Growing Pains

This was Bill Shorten on the ABC’s 7.30 program in December 2014:

What I agree is that for Australia to have a bright future, then we’ve got to go for growth. And the way you go for growth is you spend money on skills and training and higher education. You make sure that you have a system where the infrastructure is being built and it’s working…

No, that’s not what I’m saying. What I am endeavouring to say and I’ll try and say it more concisely – I appreciate that you want that. It’s about the future. You know, Tony Abbott said at the G20 he’s not worried about the far distant future of 16 years. I think that’s not the right – Tony Abbott said the wrong thing there. It’s all about the future. I’m interested in policies. And this is how you build growth. If you’ve got growth, if you’re creating national wealth, then a lot of pressure comes off the budget. And so what you’ve got to do is you’ve got to build the infrastructure of the future, you’ve got to have the skills and training of the future …

Here’s Malcolm Turnbull last weekend on Sky News:

Prime Minister Malcolm Turnbull says returning the budget to surplus is a long term project through growing the economy faster rather than raising taxes. 

Mr Turnbull said the government’s approach is to eliminate unjustified spending and maintain strong economic growth that boosts tax receipts.

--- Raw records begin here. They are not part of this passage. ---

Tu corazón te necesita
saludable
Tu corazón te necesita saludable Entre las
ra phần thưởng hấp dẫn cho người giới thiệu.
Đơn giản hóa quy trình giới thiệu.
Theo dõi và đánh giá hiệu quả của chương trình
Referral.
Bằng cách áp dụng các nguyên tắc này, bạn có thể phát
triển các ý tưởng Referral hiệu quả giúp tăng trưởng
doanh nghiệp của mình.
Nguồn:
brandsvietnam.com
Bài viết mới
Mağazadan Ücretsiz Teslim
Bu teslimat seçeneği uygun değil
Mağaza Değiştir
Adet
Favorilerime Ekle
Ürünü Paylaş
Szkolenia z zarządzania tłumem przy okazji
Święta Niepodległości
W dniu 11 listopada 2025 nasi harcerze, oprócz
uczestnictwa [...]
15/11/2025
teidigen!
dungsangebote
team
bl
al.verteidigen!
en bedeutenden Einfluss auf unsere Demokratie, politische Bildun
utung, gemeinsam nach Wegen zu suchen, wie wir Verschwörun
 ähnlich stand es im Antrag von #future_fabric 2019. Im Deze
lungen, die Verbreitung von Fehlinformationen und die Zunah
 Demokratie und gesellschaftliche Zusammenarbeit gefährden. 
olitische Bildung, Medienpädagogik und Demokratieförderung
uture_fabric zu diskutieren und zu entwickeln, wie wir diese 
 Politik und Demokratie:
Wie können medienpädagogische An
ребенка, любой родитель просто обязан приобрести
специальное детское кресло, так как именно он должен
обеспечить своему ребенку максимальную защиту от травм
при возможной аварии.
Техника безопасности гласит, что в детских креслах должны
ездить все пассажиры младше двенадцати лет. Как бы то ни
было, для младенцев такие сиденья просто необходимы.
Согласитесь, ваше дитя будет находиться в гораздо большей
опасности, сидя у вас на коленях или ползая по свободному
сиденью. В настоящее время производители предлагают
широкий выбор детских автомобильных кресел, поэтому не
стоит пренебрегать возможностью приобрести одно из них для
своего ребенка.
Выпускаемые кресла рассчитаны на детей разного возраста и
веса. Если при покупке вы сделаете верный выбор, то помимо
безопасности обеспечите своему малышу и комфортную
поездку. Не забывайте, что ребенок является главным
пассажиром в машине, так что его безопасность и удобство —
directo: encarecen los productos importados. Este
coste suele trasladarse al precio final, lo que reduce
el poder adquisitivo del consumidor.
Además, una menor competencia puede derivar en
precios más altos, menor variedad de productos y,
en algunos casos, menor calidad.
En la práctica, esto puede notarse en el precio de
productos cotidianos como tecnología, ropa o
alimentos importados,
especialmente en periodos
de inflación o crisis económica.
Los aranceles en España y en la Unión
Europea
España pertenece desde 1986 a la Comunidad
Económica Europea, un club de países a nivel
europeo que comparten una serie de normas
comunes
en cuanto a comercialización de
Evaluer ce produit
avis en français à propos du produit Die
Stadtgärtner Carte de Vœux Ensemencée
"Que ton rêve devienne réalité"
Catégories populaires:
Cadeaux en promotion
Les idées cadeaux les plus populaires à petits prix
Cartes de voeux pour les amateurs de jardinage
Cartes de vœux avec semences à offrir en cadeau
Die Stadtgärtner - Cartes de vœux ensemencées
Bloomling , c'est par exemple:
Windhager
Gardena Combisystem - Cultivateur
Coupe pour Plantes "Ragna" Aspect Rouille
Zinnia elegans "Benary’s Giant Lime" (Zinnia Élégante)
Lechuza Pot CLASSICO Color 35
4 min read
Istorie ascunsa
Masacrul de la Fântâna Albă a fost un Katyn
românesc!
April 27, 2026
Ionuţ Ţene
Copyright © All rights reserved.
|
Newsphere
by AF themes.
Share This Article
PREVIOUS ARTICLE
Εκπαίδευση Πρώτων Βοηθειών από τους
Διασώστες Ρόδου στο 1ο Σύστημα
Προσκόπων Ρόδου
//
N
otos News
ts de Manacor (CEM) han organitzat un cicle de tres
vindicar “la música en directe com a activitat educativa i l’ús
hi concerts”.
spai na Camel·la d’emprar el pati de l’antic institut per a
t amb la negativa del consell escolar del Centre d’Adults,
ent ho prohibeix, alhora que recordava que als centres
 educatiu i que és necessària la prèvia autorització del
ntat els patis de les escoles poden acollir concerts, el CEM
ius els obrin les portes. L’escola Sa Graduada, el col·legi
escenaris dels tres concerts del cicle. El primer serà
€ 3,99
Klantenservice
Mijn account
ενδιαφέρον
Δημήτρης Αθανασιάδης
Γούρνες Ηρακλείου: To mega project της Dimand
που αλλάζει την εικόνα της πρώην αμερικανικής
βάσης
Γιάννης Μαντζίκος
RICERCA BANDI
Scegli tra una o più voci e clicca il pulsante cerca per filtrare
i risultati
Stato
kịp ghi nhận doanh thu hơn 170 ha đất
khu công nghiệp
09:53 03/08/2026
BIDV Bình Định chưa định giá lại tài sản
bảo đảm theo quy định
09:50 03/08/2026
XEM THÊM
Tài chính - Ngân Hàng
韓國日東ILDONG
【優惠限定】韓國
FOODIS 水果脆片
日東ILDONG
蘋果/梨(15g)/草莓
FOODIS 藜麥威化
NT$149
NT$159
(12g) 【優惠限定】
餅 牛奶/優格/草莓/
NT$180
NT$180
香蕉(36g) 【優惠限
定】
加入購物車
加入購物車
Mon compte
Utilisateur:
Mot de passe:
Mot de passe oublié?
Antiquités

‘It’s been very effective in other times and in other places, and is exactly how (New Zealand Prime Minister) John Key got back in to balance,’ Mr Turnbull told Sky News on Sunday.
I’d like to give Turnbull more credit for his remark on eliminating ‘unjustified spending’. However, it’s both inconsistent with his first remark and his conduct to date of increasing unjustified spending  (e.g. $1 billion on innovation).
If Turnbull wants to fix his poor polling, he should try being less like Bill Shorten, not more.